L’eresia dei “nuovi” manichei: Pietro Siculo e i pauliciani
Le Tre omelie contro i pauliciani redatte dal monaco Pietro Siculo negli ultimi decenni del IX secolo rappresentano gli unici testi superstiti di un progetto originale composto da sei testi. L’editore Città Nuova ne ha fatto un compendio e lo ha inserito nella collana dei nuovi testi patristici. Ma chi erano questi pauliciani? E Pietro Siculo?
Desideroso di mettere in guardia i propri lettori dalla diffusione nei territori dell’Impero d’Oriente dell’eresia cristiano-dualistica dei pauliciani – considerati eredi degli antichi manichei – l’autore offre un’attenta disamina di tre capisaldi della loro dottrina: il dualismo radicale, il rigetto della verginità di Maria e del suo ruolo di Madre di Dio e la negazione della eucaristia.
Le fonti da cui attinge Siculo sono molteplici e svariate: da alcuni passi biblici alla tradizione anticlericale, lo stile resta tuttavia sobrio e ricercato, impegnando a confrontare tra loro alcuni complessi e controversi assunti teologici, offrendo degli strumenti per comprendere in modo chiaro questo universo.
Se i pauliciani hanno una storia complessa, anche quella di Siculo è di difficile analisi: il suo profilo non è tracciato in modo puntuale e la ricostruzione della sua vita non è scevra da dubbi.
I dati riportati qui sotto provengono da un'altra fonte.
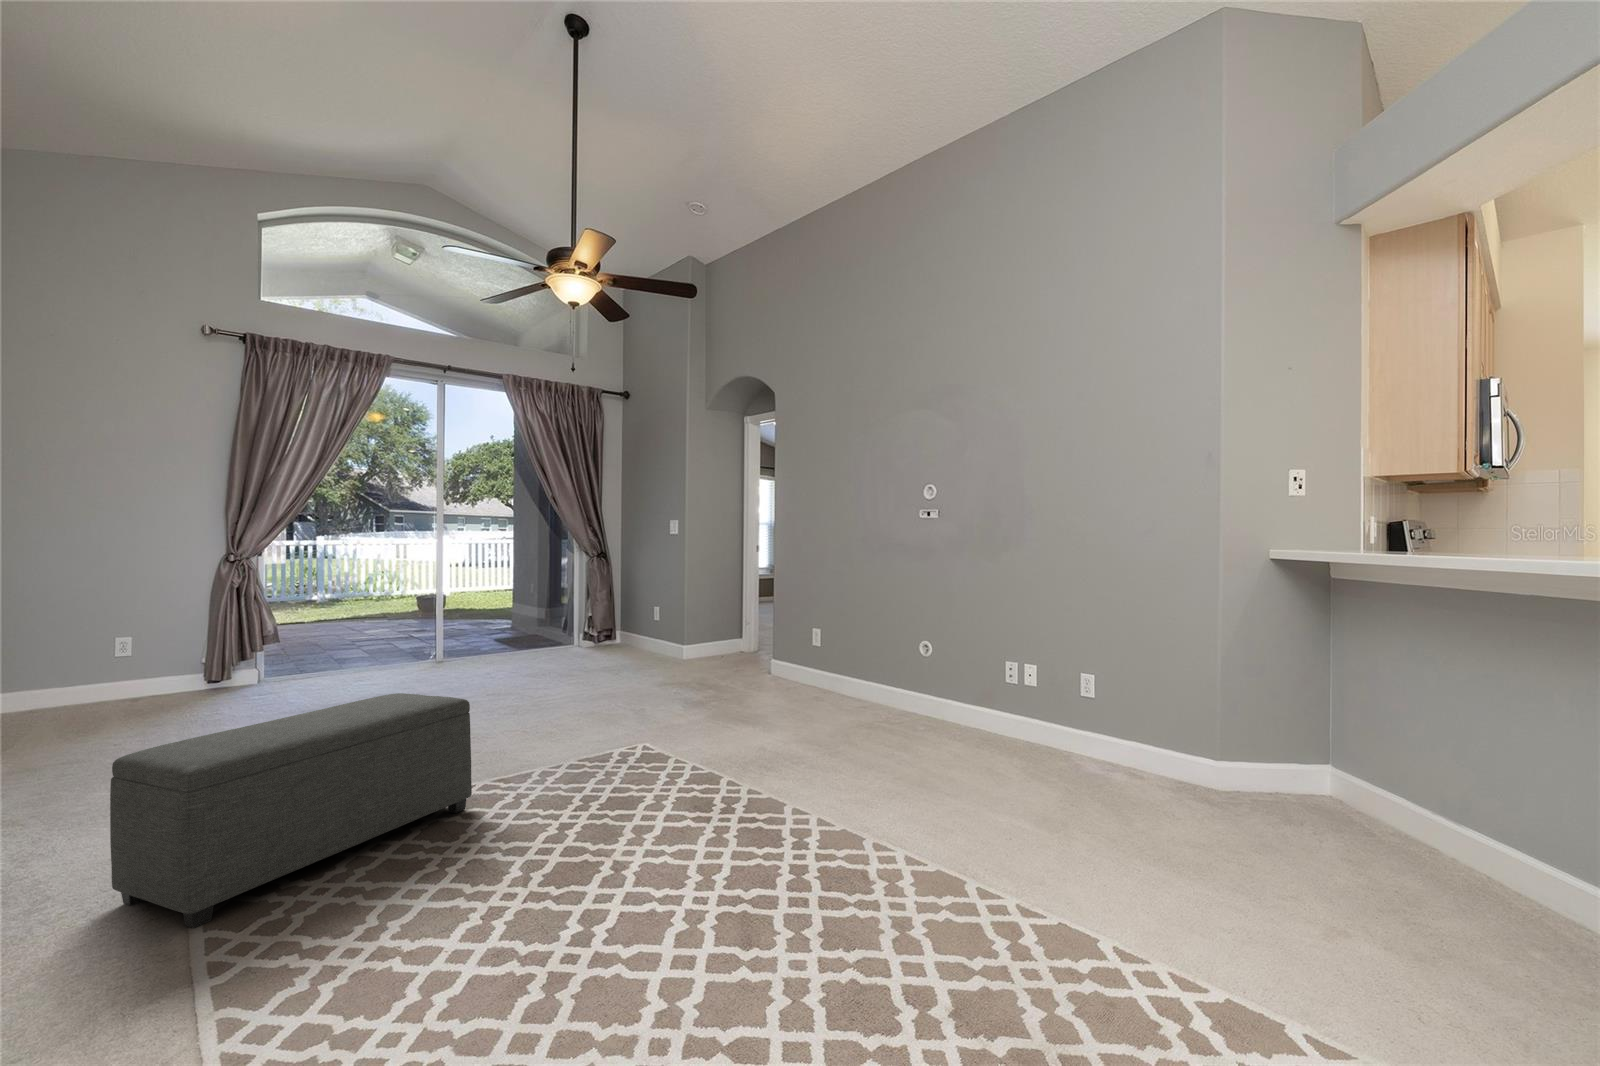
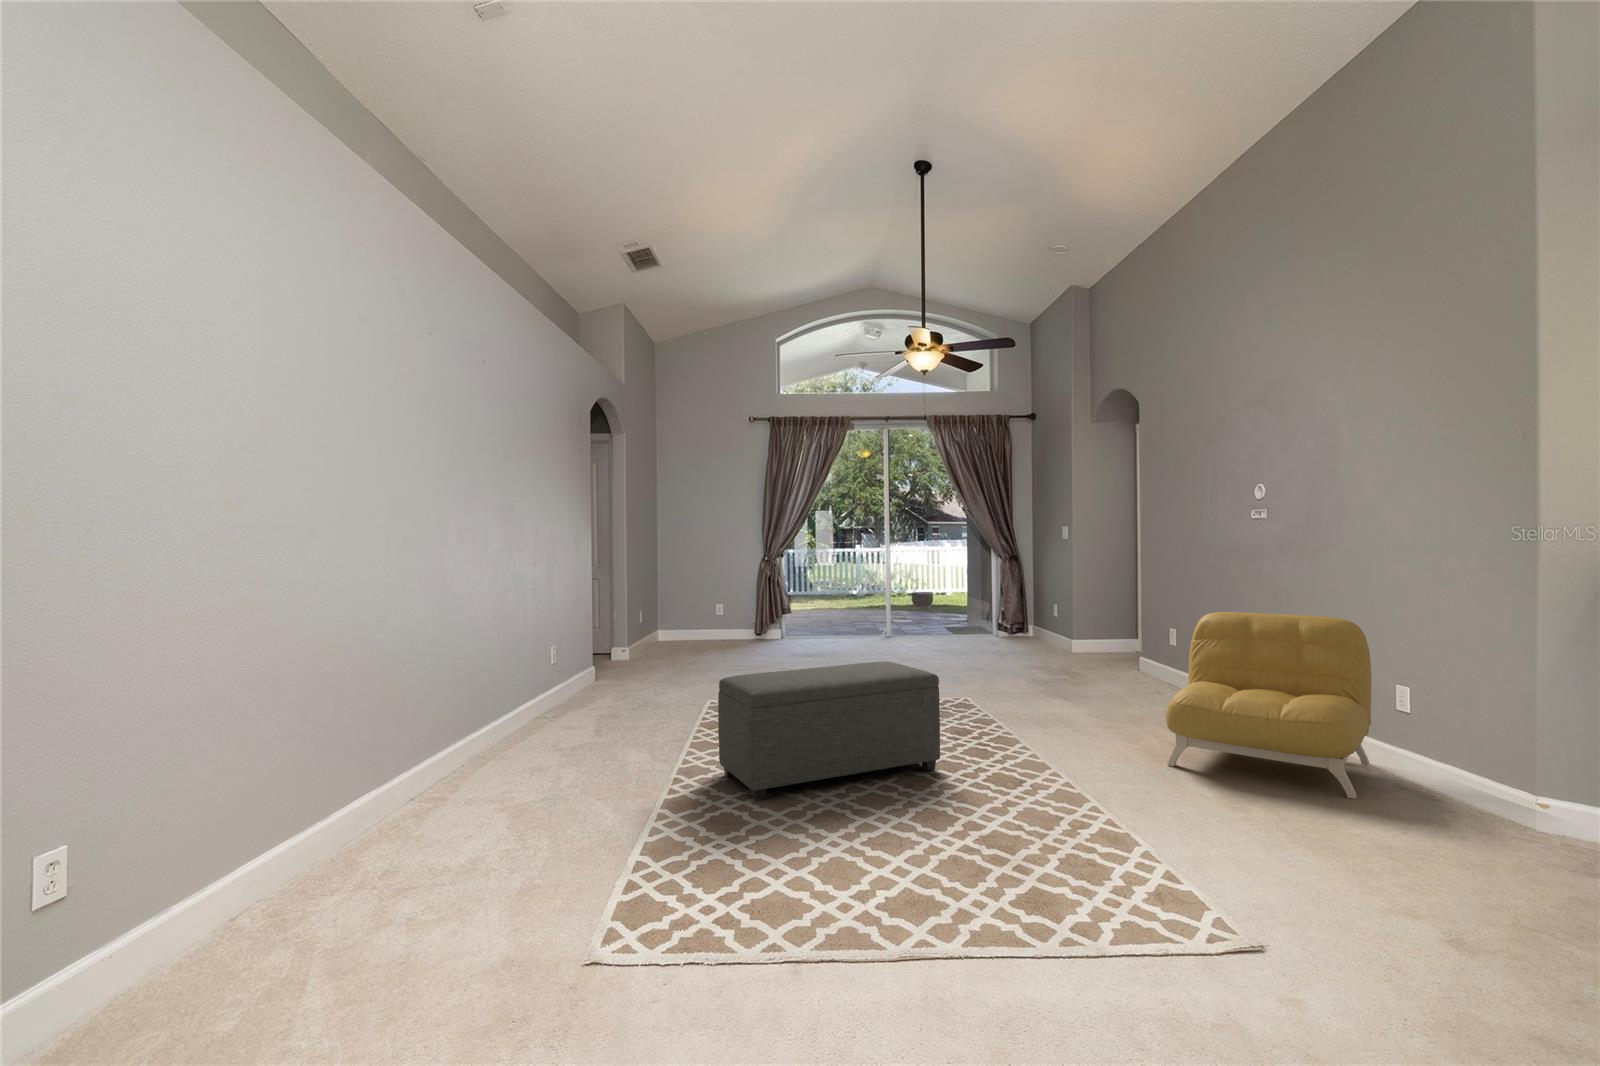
armchair: none [692,604,832,749] -> present [1166,612,1371,799]

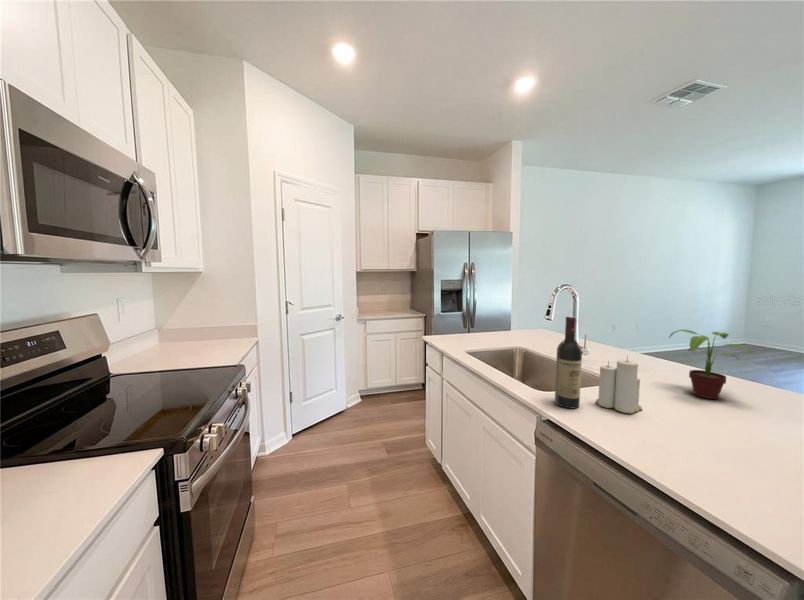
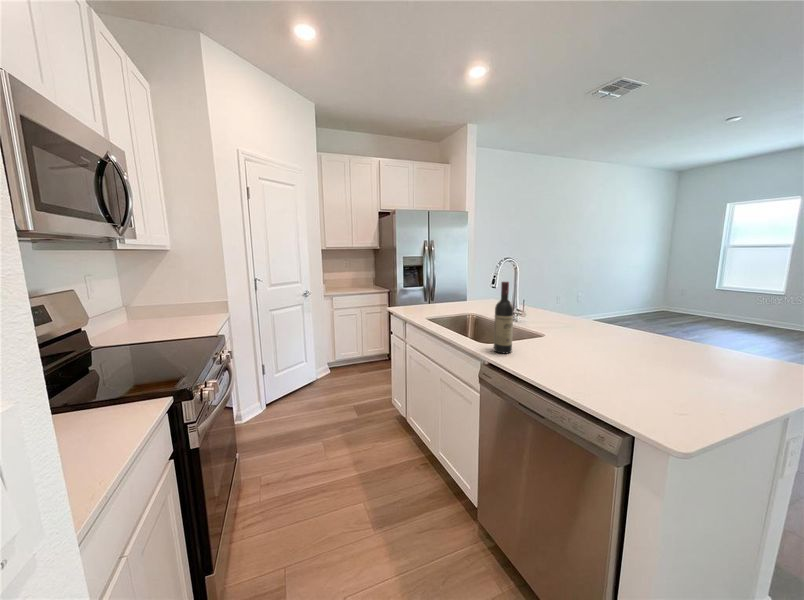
potted plant: present [670,330,752,399] -> none [582,291,638,343]
candle: present [596,359,642,413] -> none [524,310,557,354]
Alcuni parlano come di un siciliano poi trapiantato a Costantinopoli e addirittura non tutti sono concordi sulla collocazione temporale di questa opera, oscillanti tra la seconda metà del IX secolo e il 920.
I pauliciani di cui si parla, tra l’altro, sono un gruppo che ha origini armene e da qui si spiega perché il distaccamento da alcuni dei più fondamentali dogmi ecclesiastici: anche la Chiesa apostolica armena ha ragionato circa il miafisismo del Cristo, perché, essendo lo Stato armeno situato al di fuori dei confini dell’Impero romano, la Chiesa apostolica armena non prese parte al concilio di Calcedonia, tenutosi nel 451, in cui si affermò che Cristo è una sola persona in cui convivono due nature, quella umana e quella divina, pertanto non ne firmò i decreti. Essa non aderì neppure alle decisioni prese dopo il concilio, tra cui la condanna del monofisismo (sostenuto, invece, dalla Chiesa ortodossa siriaca). Essa si separò definitivamente dalla Chiesa cattolica nel 554 (appena un anno dopo il concilio di Costantinopoli), quando gli armeni rigettarono (Concilio di Dvin) le tesi “duofisite” del concilio di Calcedonia. Quasi trecento anni dopo, dei “nuovi” manichei si riaffacciano con tesi similari, soprattutto inerenti la prima omelia (la migliore realizzata) e le altre due, di cui l’ultima è una riflessione e analisi circa il pane e il vino dato ai discepoli durante l’Ultima Cena, per il pauliciani inteso soltanto in senso figurato.
L’edizione è a cura di Mauro Mormino, dottore in Scienze Storiche a Messina, con una sua introduzione (necessaria) a inizio libro che ci aiuta molto bene a comprendere il portato storico dei pauliciani.
Tra le righe si nota una passione e un interesse fuori dal comune nei confronti della materia e sull’origine del canone pauliciano.